We hope you enjoy this webinar!

 

References:

  1. Kelly AM et al. Agreement between arterial and venous pH and pCO2 in patients undergoing non-invasive ventilation in the emergency department. Emerg Med Australas. 2013 June; 25(3):203-6.
  2. Turner JS et al. Patients' recollection of intensive care unit experience. Crit Care Med.1990; 18:966-968.
  3. Davies MG et al. Comparison of mathematically arterialised venous blood gas sampling with arterial, capillary, and venous sampling in adult patients with hypercapnic respiratory failure: a single-centre longitudinal cohort study. BMJ Open Respir Res. 2023 June; 10(1):e001537.
  4. Rees SE et al. Calculating acid-base and oxygenation status during COPD exacerbation using mathematically arterialised venous blood. Clin Chem Lab Med. 2012 December; 50(12):2149-54.
  5. Shastri L et al. The use of venous blood gas in assessing arterial acid-base and oxygenation status - an analysis of aggregated data from multiple studies evaluating the venous to arterial conversion (v-TAC) method. Expert Rev Respir Med. 2024 July; 18(7):553-559.
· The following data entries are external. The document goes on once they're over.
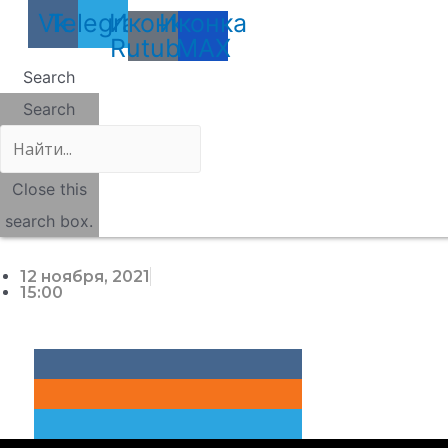
Vk
Telegram
Иконка
Иконка
Rutube
MAX
Search
Search
Close this
search box.
12 ноября, 2021
15:00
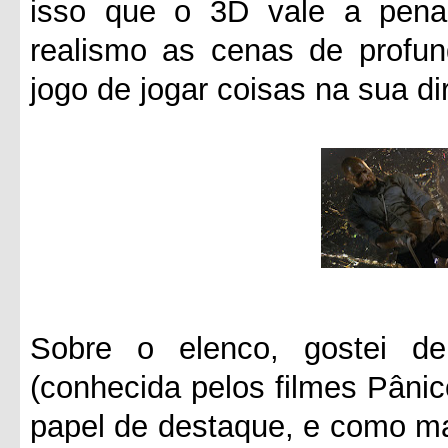
isso que o 3D vale a pena
realismo as cenas de profun
jogo de jogar coisas na sua d
Sobre o elenco, gostei d
(conhecida pelos filmes Pâni
papel de destaque, e como m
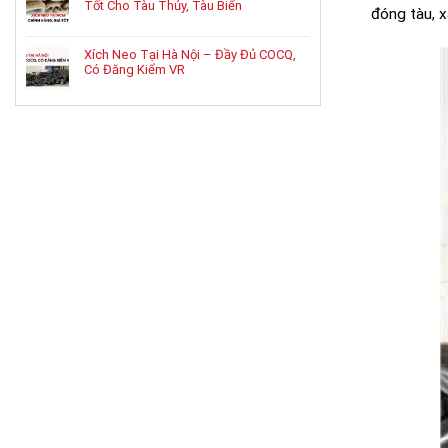
Tốt Cho Tàu Thủy, Tàu Biển
đóng tàu, x
Xích Neo Tại Hà Nội – Đầy Đủ COCQ,
Có Đăng Kiểm VR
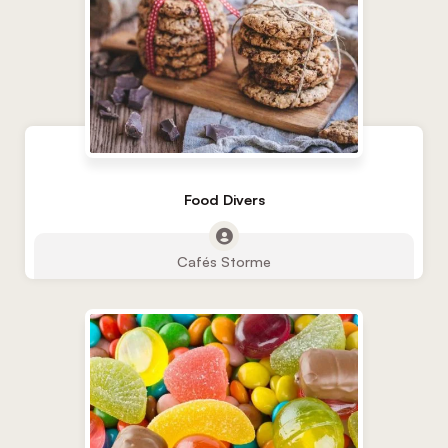
Food Divers
Cafés Storme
The views and opinions expressed in this webinar are those of the speakers and do not necessarily reflect the views or positions of Roche or any other sponsors.

Biography

Stephen Rees is a professor of respiratory and critical care technology at Aalborg University, Denmark. With a PhD from City University, London, and a Dr. Technology degree from Aalborg University, Prof. Rees has over 30 years of experience in medical modeling and clinical decision support systems, particularly in intensive care and respiratory medicine. His research includes pulmonary gas exchange, blood acid-base chemistry, and respiratory control.

Professor Rees is also interested in the development and evaluation of intensive care equipment, including mechanical ventilation and airway management, with impactful contributions like the AAU Pandemic Ventilator.